The duet, in which Jessica takes part, is almost entirely built upon the overture. We have again the floating harp arpeggios, with other incidental passages, and the leading theme – first by Lorenzo (Troilus and Cressida), next by Jessica (Thisbe and the Lion), and lastly by the two voices in unison (Dido), and always in the same key, which, soothing, graceful, and cleverly written as the duet undoubtedly is, creates a sense of weariness that incurs the risk of falling into dull monotony. That the scene, however, is not dull, although we have already been made acquainted, at the commencement of the masque, with the larger portion of the materials of which it is composed, is attributable to the fact of the music being really expressive of the sentiment of the words.

The “Brisk March” which comes after it, with a theme in the minor key, the first section constructed upon a “drone base,” contrasts forcibly but not happily with the foregoing. Nor – to be for an instant technical – is the sudden transition from the key of the duet (D flat major) to that of the dance (A minor) so thoroughly well devised as it might have been, and as Mr. Sullivan could readily have devised it. The dance quand même is “brisk” certainly; but except in its pretty trio (major key) not over alluring.

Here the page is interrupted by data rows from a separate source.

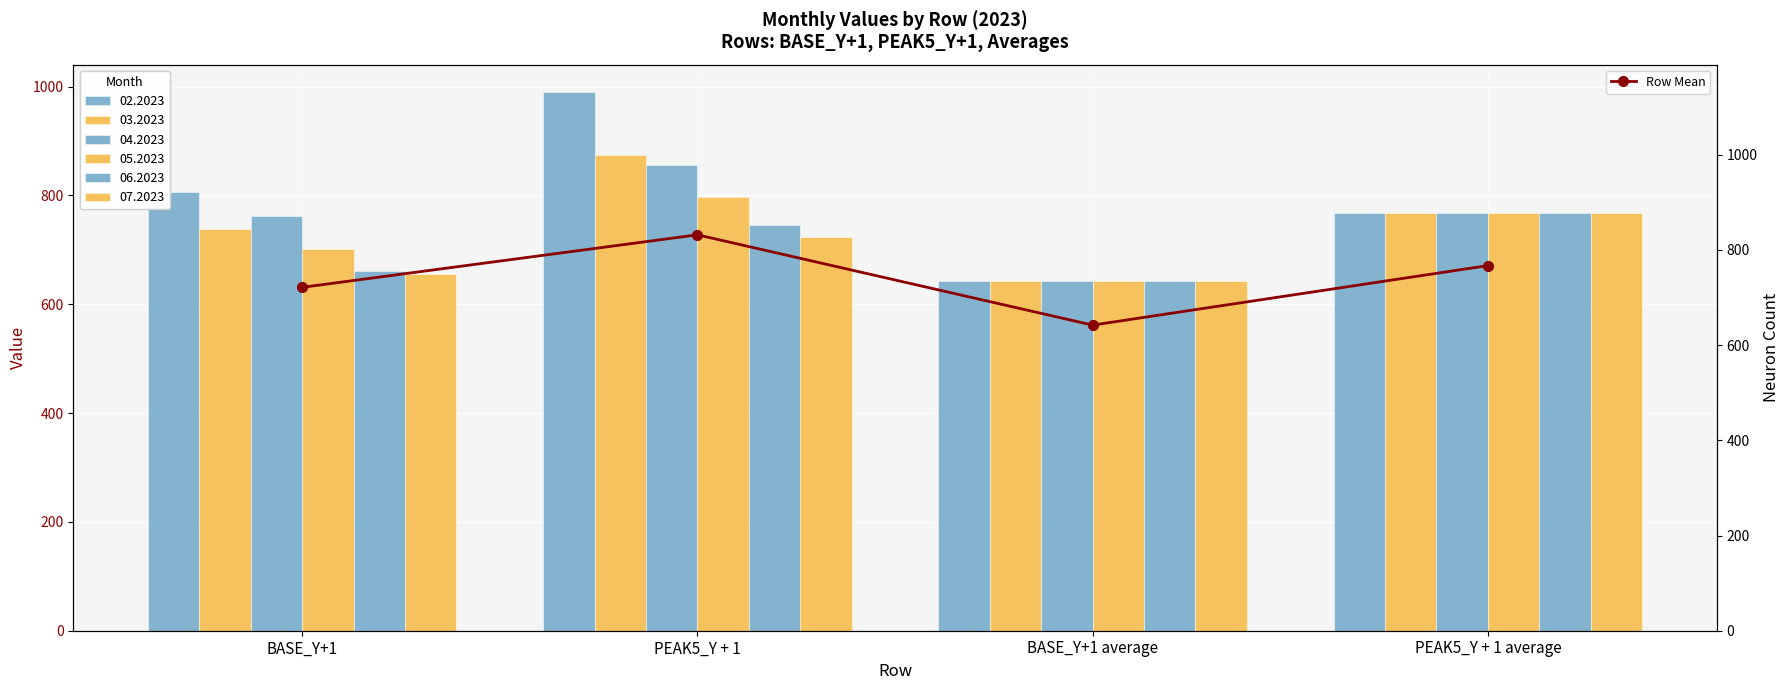

Which category has the highest value across all series?

PEAK5_Y + 1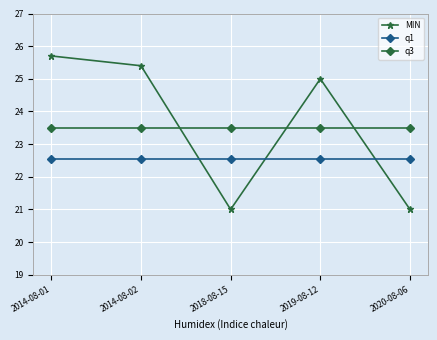

What position from the right is 2019-08-12?

2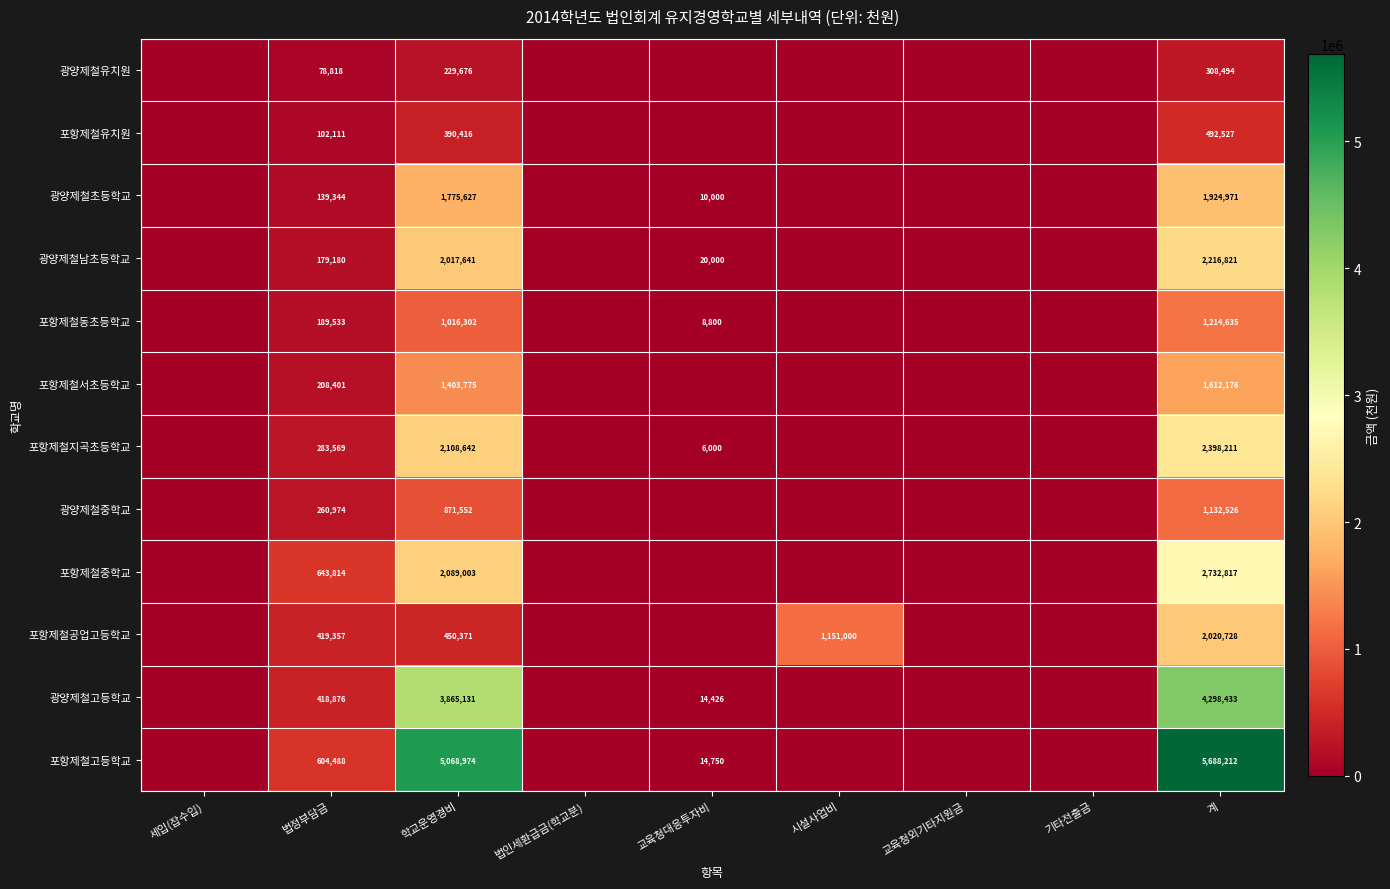

What is the spread (max minus min) of values at 학교운영경비?

4839298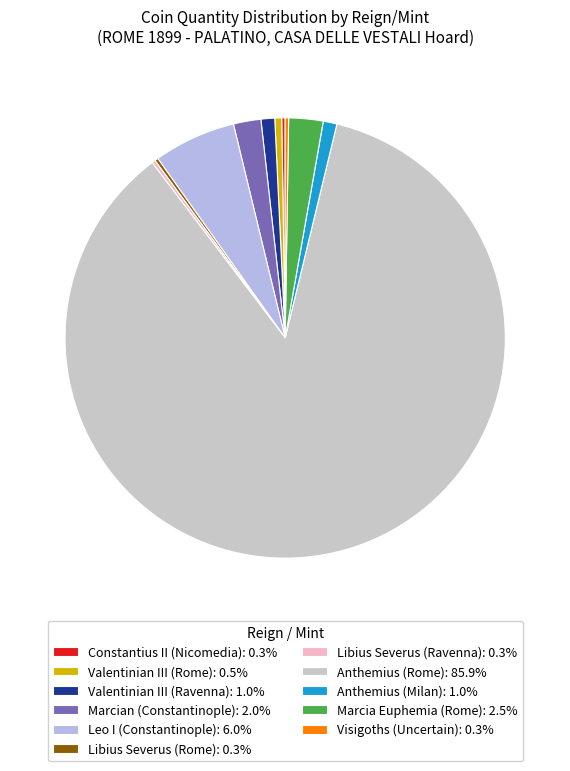

Combined, do Anthemius (Rome): 85.9% and Marcian (Constantinople): 2.0% account for over 50%?

Yes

It is well, nevertheless, that this same brisk interlude should come between the duet and the finale. The sudden transition from that exquisite bit of poetry about Dido –

  “In such a night
“Stood Dido, with a willow in her hand,
“Upon the wild sea-banks, and waved her love
“To come again to Carthage.”

to such verse as the subjoined:–

“After banquet, play, and riot,
  “Cometh timely hour of quiet.
“Bower and hall and corridor
  “Are with poppy-leaves bespread,
“Morpheus stayeth by the door
  “Of the guest so cherishèd”

would have been more startling and less grateful than the transition of Mr. Sullivan.

The finale opens with a solo for contralto, accompanied in the orchestra [by] the Adolphe Adam-like theme which plays so important apart in the introduction. This leads to a chorus (“Sleep, great Queen”), clear, sonorous, and well conducted, containing a new reference to the same pretty theme, and terminating with a coda, which dies away effectively to pianissimo, the chorus (like Morpheus “at the door”) whispering “God save the Queen,” in unison.

That Mr. Sullivan will take what has been said of his new work in the sense in which it is meant, there can be little doubt. He is a young man, full of promise, and a future before him which rests entirely with himself to make brilliant.